По-моему, я в обморок упал. Лицеист хренов. Но меня понять можно. Представьте, вот вы загадали, что щас по небу чувак на метле пролетит, а он возьми и пролети. Кому угодно крышу снесет. Вот и мне снесло. Я весь вечер Венеру за руку держал, чтоб она не исчезла. В туалет даже не ходил. Чуть не обоссался от высоких-то чувств. Брет Эшли и Роберт Кон, господи прости!

В тот день мы с Венерой до закрытия просидели. А потом как-то совершенно естественно уехали ко мне. Пришлось, конечно, с женой объясняться, выгонять ее к родителям, шмотки собирать. Да и Венерин муж, к которому мы заехали по дороге, распсиховался и подпортил настроение. Но его можно понять. И жену мою можно понять. И меня можно понять. И Венеру можно понять. Всех можно понять. Любовь, чего тут.

Двое в окопе

Вышел Борис из дому, перекрестился и пошел. Почему перекрестился неверующий Борис? Куда он пошел в лаковых туфельках и голубой рубашке? Отчего благоухает дорогим одеколоном? А Борис пошел к Зоеньке. Известной городской фифочке с глазами. Зоенька носит чулки, шпильки вострые, имеет прическу и белую шею. Борис влюблен в нее приватным образом. В глубине его рабоче-крестьянского сердца полощет плавники светлое чувство. Борис решительно намерен составить Зоенькино счастье.

Как идет мужчина к любимой женщине? Затейливо идет мужчина к любимой женщине! То камушек подопнет, то вокруг оси крутанется, то ногами чего-то изобразит, то присвистнет, а то подпрыгнет и рассмеется как мальчишка. Но так только до остановки идти можно.

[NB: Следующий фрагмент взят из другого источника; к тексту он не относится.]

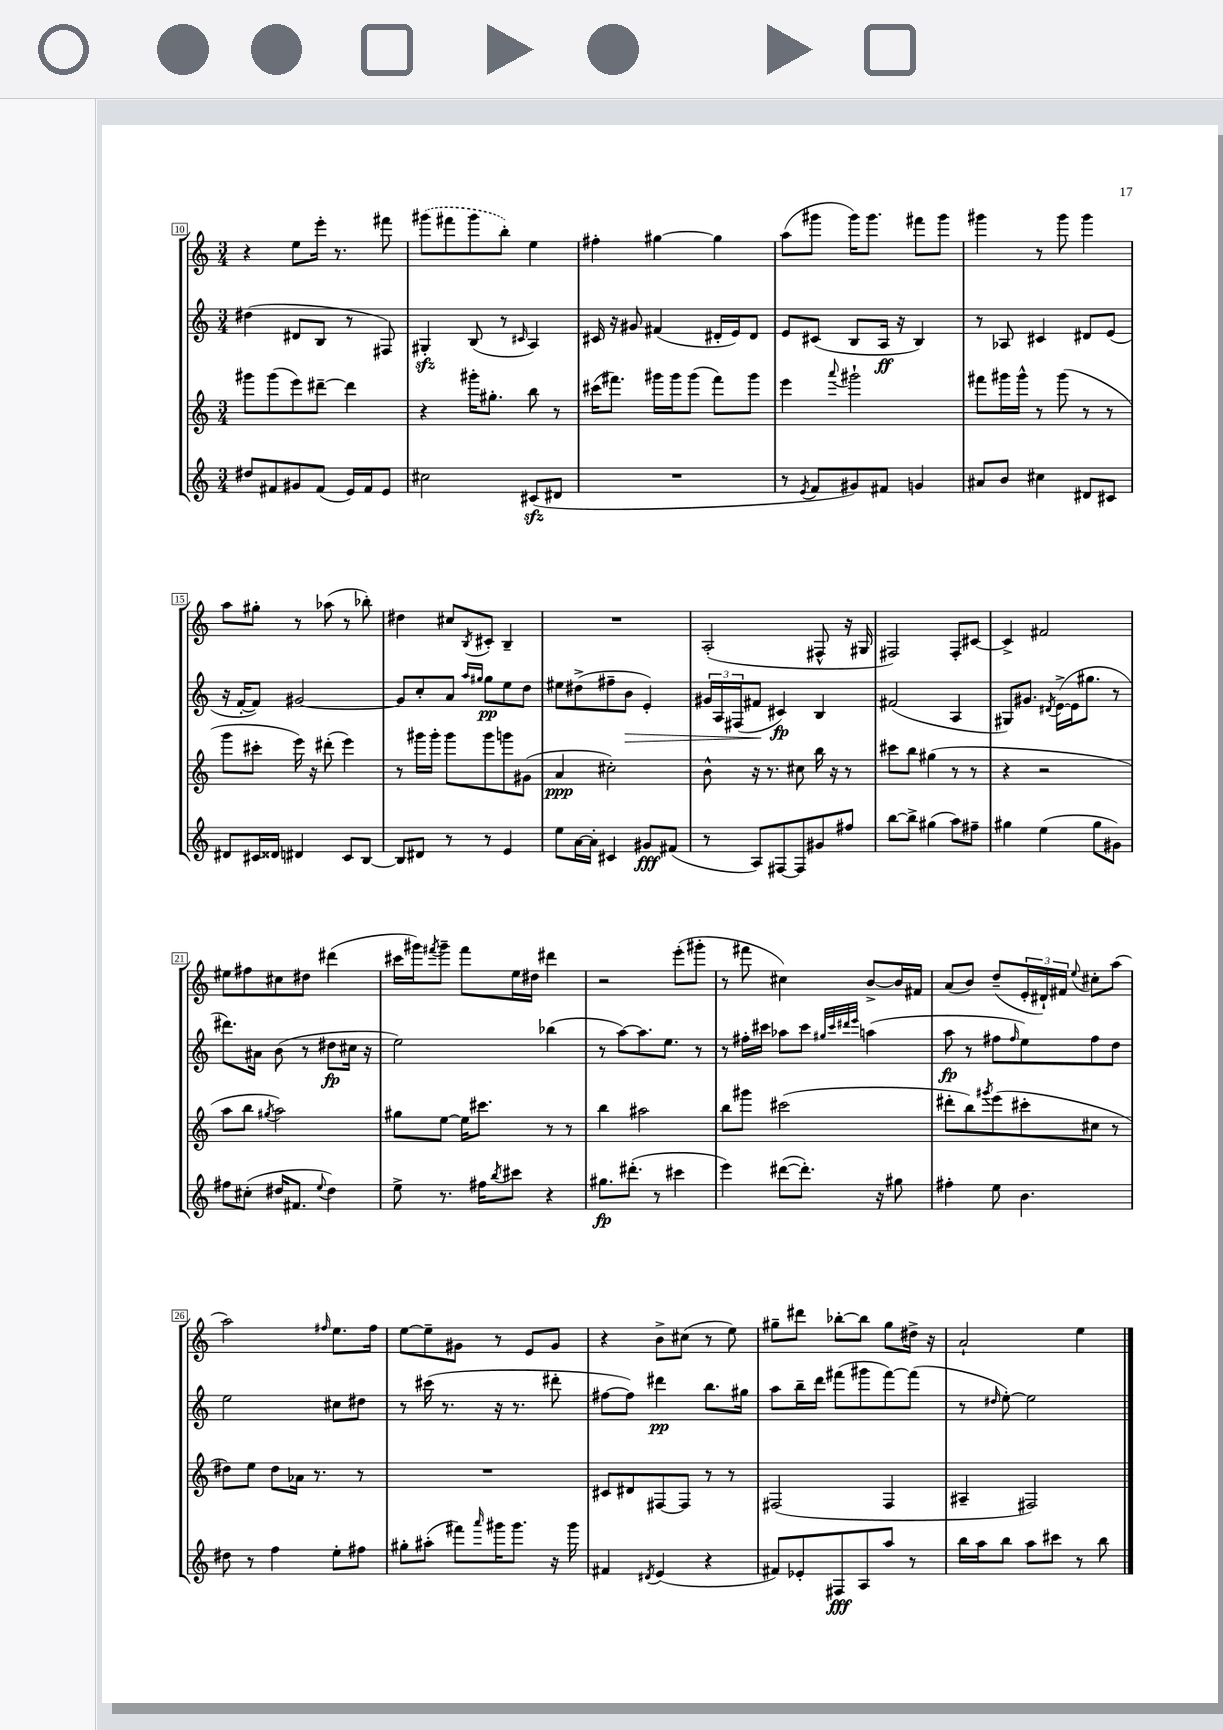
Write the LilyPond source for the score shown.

<<
\new StaffGroup <<
\new Staff = "s0" {
    \clef treble \key c \major \numericTimeSignature \time 3/4
    r4 e''8 e'''16-. r8. fis'''8 |
    \once \slurDashed gis'''8( fis'''8 gis'''8 b''8-.) e''4 |
    fis''4-. gis''4~ gis''4 |
    a''8( gis'''8 gis'''16) gis'''8. fis'''8 gis'''8 |
    gis'''4 r8 gis'''8 gis'''4 |
    a''8 gis''8-. r8 aes''8( r8 bes''8-.) |
    dis''4 cis''8 \acciaccatura { b8 } cis'8-. b4-- |
    R2. |
    a2-.( fis8-^ r16 gis16 |
    fis2) fis8-. cis'8~ |
    cis'4-> fis'2 |
    eis''8 fis''8 cis''8 dis''8 dis'''4( |
    cis'''16 gis'''16) \acciaccatura { fis'''8 } gis'''8-- fis'''8 e''16 dis''16 dis'''4 |
    r2 e'''8-.( gis'''8-. |
    r8 fis'''8 cis''4) b'8~-> b'16 fis'16 |
    a'8( b'8) d''8--( \tuplet 3/2 { e'16-. dis'16-!) fis'16 } \appoggiatura { e''8 } cis''8-. a''8( |
    a''2) \grace { fis''16 } e''8. fis''16 |
    e''8~ e''8-- gis'8 r8 e'8 gis'8 |
    r4 b'8-> cis''8( r8 e''8) |
    gis''8-- dis'''8 bes''8~-. bes''8 gis''8 dis''16-> r16 |
    a'2-! e''4 \bar "|." |
}
\new Staff = "s1" {
    \clef treble \key c \major \numericTimeSignature \time 3/4
    dis''4( dis'8 b8 r8 fis8) |
    gis4-.\sfz b8( r8 \grace { cis'16 } a4) |
    cis'16 r16 gis'8 fis'4( dis'16-. e'16) dis'8 |
    e'8 cis'8( b8 a16\ff r16 b4) |
    r8 aes8 cis'4 dis'8 e'8( |
    r16 f'16~-. f'8) gis'2~ |
    gis'8 c''8-. a'8 \grace { a''16 gis''16 } gis''8\pp e''8 d''8 |
    eis''8 dis''8->( fis''8-- b'8\> e'4-.) |
    \tuplet 3/2 { gis'16 a16 fis16( } fis'8\! cis'4\fp) b4 |
    fis'2( a4 |
    gis8) gis'8. \acciaccatura { dis'8 } e'16~->( e'16 gis''8. r8 |
    dis'''8.) ais'16 b'8( r8 dis''8\fp cis''16 r16 |
    e''2) bes''4( |
    r8 a''8~) a''8. e''8. r8 |
    r8 fis''16-. cis'''16 aes''8 cis'''8 \grace { gis''32 cis'''32 dis'''32 e'''32 } a''4( |
    a''8\fp r8 fis''8 \grace { fis''16 } e''8) fis''8 d''8 |
    e''2 cis''8 dis''8 |
    r8 cis'''16( r8. r16 r8. dis'''8-. |
    fis''8~ fis''8) dis'''4\pp b''8. gis''16 |
    a''8 b''16-- d'''16 fis'''8( gis'''8 fis'''8~) fis'''8( |
    r8 \grace { dis''16 } e''8~-.) e''2 \bar "|." |
}
\new Staff = "s2" {
    \clef treble \key c \major \numericTimeSignature \time 3/4
    gis'''8 gis'''8( e'''8) dis'''8~-- dis'''4 |
    r4 gis'''16-. gis''8.-. b''8 r8 |
    cis'''16( fis'''8.) gis'''16 gis'''16 gis'''8( fis'''8) gis'''8 |
    e'''4 \appoggiatura { a'''8 } gis'''2-! |
    fis'''8 gis'''16 gis'''16-^ r8 gis'''8( r8 r8 |
    g'''8 cis'''8-. e'''16) r16 dis'''8-.( e'''4) |
    r8 gis'''16 gis'''16-. gis'''8 gis'''8 g'''8 gis'8( |
    a'4\ppp cis''2-.) |
    b'8-^ r16 r8. cis''8 b''16 r16 r8 |
    cis'''8 b''8 gis''4( r8 r8 |
    r4 r2 |
    a''8 b''8 \acciaccatura { gis''8 } a''2) |
    gis''8 e''8~ e''16 cis'''8. r8 r8 |
    b''4 ais''2 |
    b''8 gis'''8 cis'''2( |
    dis'''8-. b''8) \acciaccatura { gis'''8 } e'''8( cis'''8-. cis''8 r8 |
    dis''8) e''8 dis''8 aes'16 r8. r8 |
    R2. |
    cis'8 dis'8 fis8~ fis8 r8 r8 |
    fis2( fis4 |
    ais4-- fis2) \bar "|." |
}
\new Staff = "s3" {
    \clef treble \key c \major \numericTimeSignature \time 3/4
    dis''8 fis'8 gis'8 fis'8( e'16) fis'16 e'8 |
    cis''2 cis'8\sfz( dis'8 |
    R2. |
    r8 \acciaccatura { e'8 } f'8 gis'8) fis'8 g'4 |
    ais'8 b'8 cis''4 dis'8 cis'8 |
    dis'8 cis'16 disis'16 dis'4 cis'8 b8~ |
    b8 dis'8 r8 r8 e'4 |
    e''8 a'16~ a'16-. cis'4 gis'8\fff fis'8( |
    r8 a8) fis8~ fis8 gis'8 fis''8 |
    b''8~ b''8-> gis''4( a''8) fis''8-- |
    gis''4 e''4( gis''8 gis'8) |
    fis''8 cis''8-.( dis''16 fis'8. \appoggiatura { e''8 } dis''4) |
    e''8-> r8. fis''16 \acciaccatura { b''8 } cis'''8 r4 |
    gis''8.\fp dis'''8.-.( r8 cis'''4 |
    e'''4) dis'''8~( dis'''8.-.) r16 gis''8 |
    fis''4-. e''8 b'4. |
    dis''8 r8 f''4 e''8-. fis''8 |
    gis''8-. ais''8-.( fis'''8) \grace { a'''16 } gis'''16 gis'''8. r16 gis'''16 |
    fis'4 \acciaccatura { dis'8 } e'4( r4 |
    fis'8) ees'8-. fis8\fff a8 a''8 r8 |
    b''16 a''16 b''8 a''8 cis'''8 r8 b''8 \bar "|." |
}
>>
>>
\layout { \context { \Score currentBarNumber = #10 \override BarNumber.stencil = #(make-stencil-boxer 0.1 0.3 ly:text-interface::print) } }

В автобусе-то особо не покуражишься. Зато в автобусе песни можно слушать. Например, «Мою любовь» рок-группы «Сплин». Или «Мороз по коже». Вроде спокойно стоишь, а ножка тыц-тыц, тыц-тыц. Ничто в такую минуту не важно. Все буквально отходит на второй план.

Писатели часто пишут, о чем думает человек. Но ведь намного важнее, о чем он не думает! Борис не думал о зарплате, не думал, что мать в онкологии лежит, не думал, что в том месяце отец помер, который все детство его лупил. О коте не думал, который сбежал и никак не найдется. О гепатите своем не думал, хотя он снова активизировался после лечения. Не думал о жене и сыне, которые в позапрошлом годе разбились, и теперь им памятник надо покупать. И про войну Чеченскую он тоже совсем не думал. Ни о чем таком Борис не думал, потому что он думал о Зоеньке. Он о ней очень возвышенно думал. Это все равно что под баржу заплыть, выплывать-выплывать, задыхаться страшно, а тут свет спасительный, когда уже и не ждал, а ты прямо на него — раз-два, — и выплыл. Очень вкусным воздухом дышал Борис в автобусе, хоть с ним и ехал какой-то бомж.